Dive Brief:
- Fourteen Louisiana schools are have requested "penalty waivers" for parental opt-outs from Common Core testing.
- Currently, the state Department of Education and the Board of Elementary and Secondary Education mandate that districts get zeros for the scores of every student that opts out.
- Since scores are tied to things like teacher evaluations and school closings, these zeros could have dire consequences, and the districts do not believe they should be held responsible for a parental decision.
Dive Insight:
While it's unclear how many students plan to skip out on the testing, it is certain that districts are nervous. It is also important to note that scores will not affect teachers or schools for the first two years of the Common Core rollout. However, these districts are making inroads for the future.
The last few years have seen an increase in parents choosing to opt their students out of tests.
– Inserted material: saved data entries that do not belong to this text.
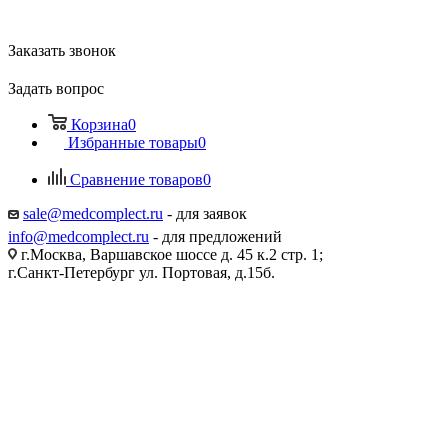
Заказать звонок
Задать вопрос
Корзина
0
Избранные товары
0
Сравнение товаров
0
sale@medcomplect.ru
- для заявок
info@medcomplect.ru
- для предложений
г.Москва, Варшавское шоссе д. 45 к.2 стр. 1;
г.Санкт-Петербург ул. Портовая, д.15б.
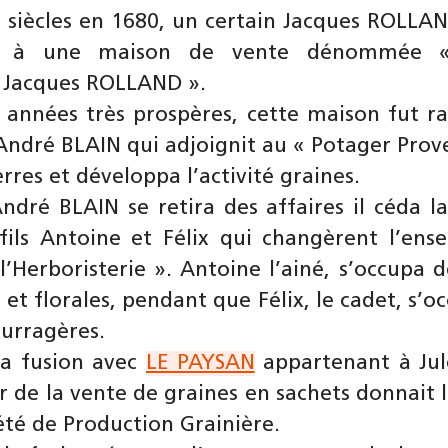
ois siècles en 1680, un certain Jacques ROLLA
ce à une maison de vente dénommée «
 Jacques ROLLAND ».
 années très prospères, cette maison fut r
André BLAIN qui adjoignit au « Potager Prove
rres et développa l’activité graines.
ndré BLAIN se retira des affaires il céda la
fils Antoine et Félix qui changèrent l’ens
l’Herboristerie ». Antoine l’ainé, s’occupa d
et florales, pendant que Félix, le cadet, s’o
ourragères.
la fusion avec
LE PAYSAN
appartenant à Jul
 de la vente de graines en sachets donnait l
été de Production Grainière.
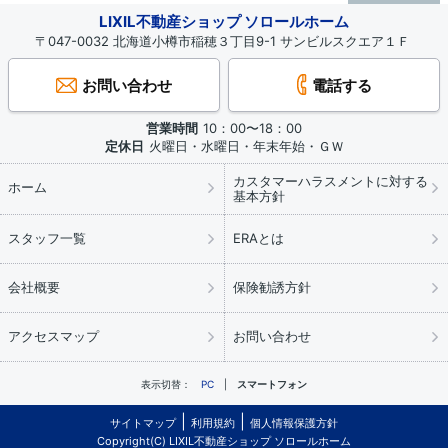
LIXIL不動産ショップ ソロールホーム
〒047-0032 北海道小樽市稲穂３丁目9-1 サンビルスクエア１Ｆ
お問い合わせ
電話する
営業時間
10：00〜18：00
定休日
火曜日・水曜日・年末年始・ＧＷ
カスタマーハラスメントに対する
ホーム
基本方針
スタッフ一覧
ERAとは
会社概要
保険勧誘方針
アクセスマップ
お問い合わせ
表示切替：
PC
スマートフォン
サイトマップ
利用規約
個人情報保護方針
Copyright(C) LIXIL不動産ショップ ソロールホーム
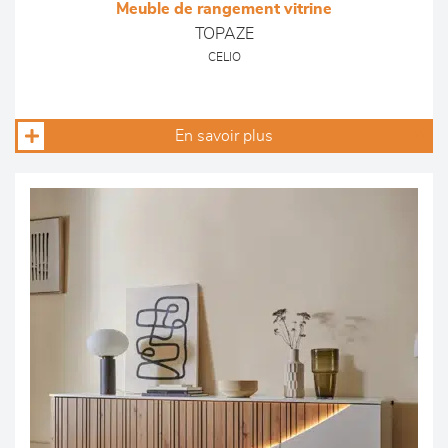
Meuble de rangement vitrine
TOPAZE
CELIO
En savoir plus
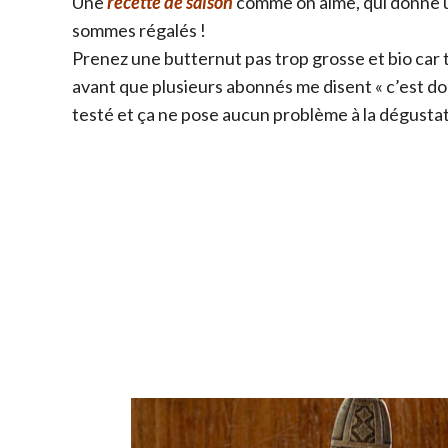
Une
recette de saison
comme on aime, qui donne
sommes régalés !
Prenez une butternut pas trop grosse et bio car 
avant que plusieurs abonnés me disent « c’est dom
testé et ça ne pose aucun problème à la dégustat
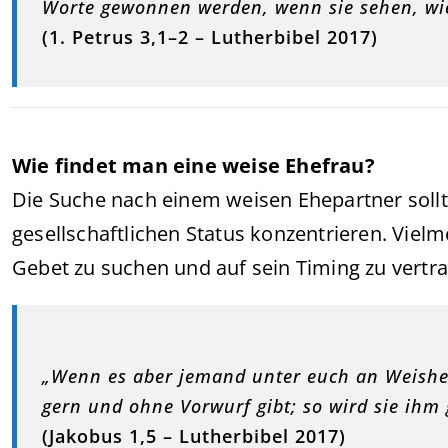
Worte gewonnen werden, wenn sie sehen, wie 
(1. Petrus 3,1–2 – Lutherbibel 2017)
Wie findet man eine weise Ehefrau?
Die Suche nach einem weisen Ehepartner sollt
gesellschaftlichen Status konzentrieren. Viel
Gebet zu suchen und auf sein Timing zu vertr
„Wenn es aber jemand unter euch an Weisheit
gern und ohne Vorwurf gibt; so wird sie ihm
(Jakobus 1,5 – Lutherbibel 2017)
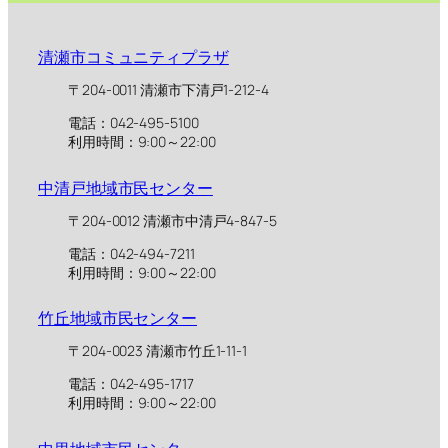
清瀬市コミュニティプラザ
〒204-0011 清瀬市下清戸1-212-4
電話：042-495-5100
利用時間：9:00～22:00
中清戸地域市民センター
〒204-0012 清瀬市中清戸4-847-5
電話：042-494-7211
利用時間：9:00～22:00
竹丘地域市民センター
〒204-0023 清瀬市竹丘1-11-1
電話：042-495-1717
利用時間：9:00～22:00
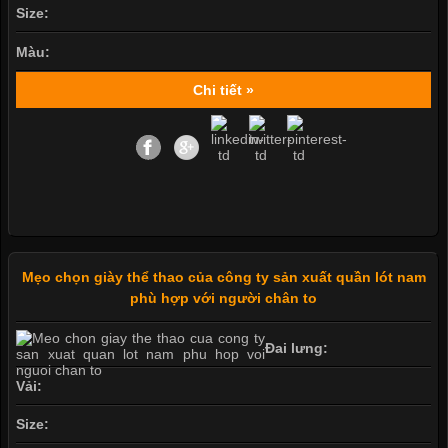
Size:
Màu:
Chi tiết »
Mẹo chọn giày thể thao của công ty sản xuất quần lót nam
phù hợp với người chân to
Đai lưng:
Vải:
Size:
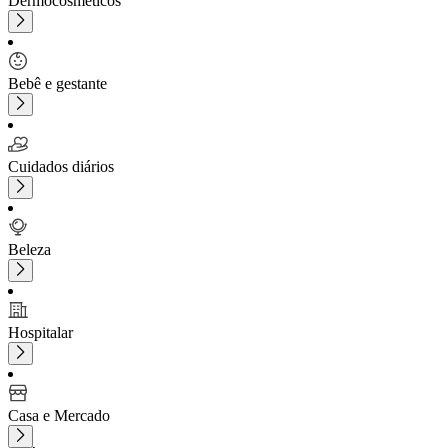
Dermocosméticos
Bebê e gestante
Cuidados diários
Beleza
Hospitalar
Casa e Mercado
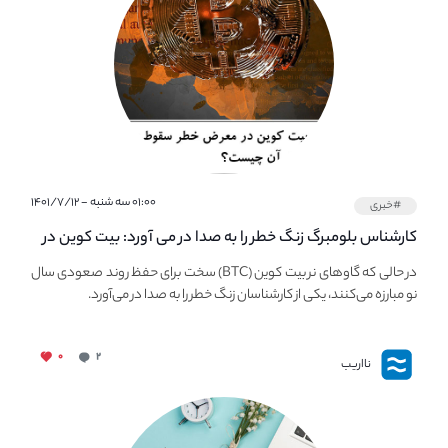
۰۱:۰۰ سه شنبه - ۱۴۰۱/۷/۱۲
#خبری
کارشناس بلومبرگ زنگ خطر را به صدا در می آورد: بیت کوین در
معرض خطر سقوط بزرگ است - دلیل آن چیست؟
در حالی که گاوهای نر بیت کوین (BTC) سخت برای حفظ روند صعودی سال
نو مبارزه می‌کنند، یکی از کارشناسان زنگ خطر را به صدا در می‌آورد.
۰
۲
نااریب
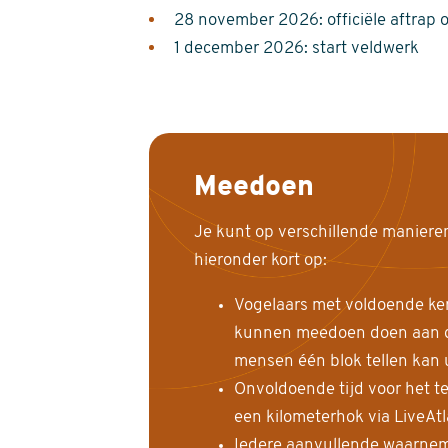
28 november 2026: officiële aftrap 
1 december 2026: start veldwerk
Meedoen
Je kunt op verschillende maniere
hieronder kort op:
Vogelaars met voldoende ke
kunnen meedoen doen aan de
mensen één blok tellen kan 
Onvoldoende tijd voor het te
een kilometerhok via LiveAt
Iedere aanvullende waarnem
Los Angeles Times columnist Karin Klein penned an editorial last April detailing her decision to allow her daughter to opt out of the California standards tests, stating that the exams “were never useful for my kids.” Klein, who has three children and had been through the standardized testing rigmarole for 16 years at that point, said that, as an education journalist, she was always aware of how “thin and fault riddled” the exams could be, but she never thought to opt her children out because she viewed the tests as more of a civic duty to measure the progress of the schools, districts, and states.
While she wrote that she still saw the value in the tests potentially being a guide to better teaching, Klein felt frustrated by how test-prep and standardized testing has in many ways co-opted the various creative pursuits that once were standards at her children’s public schools.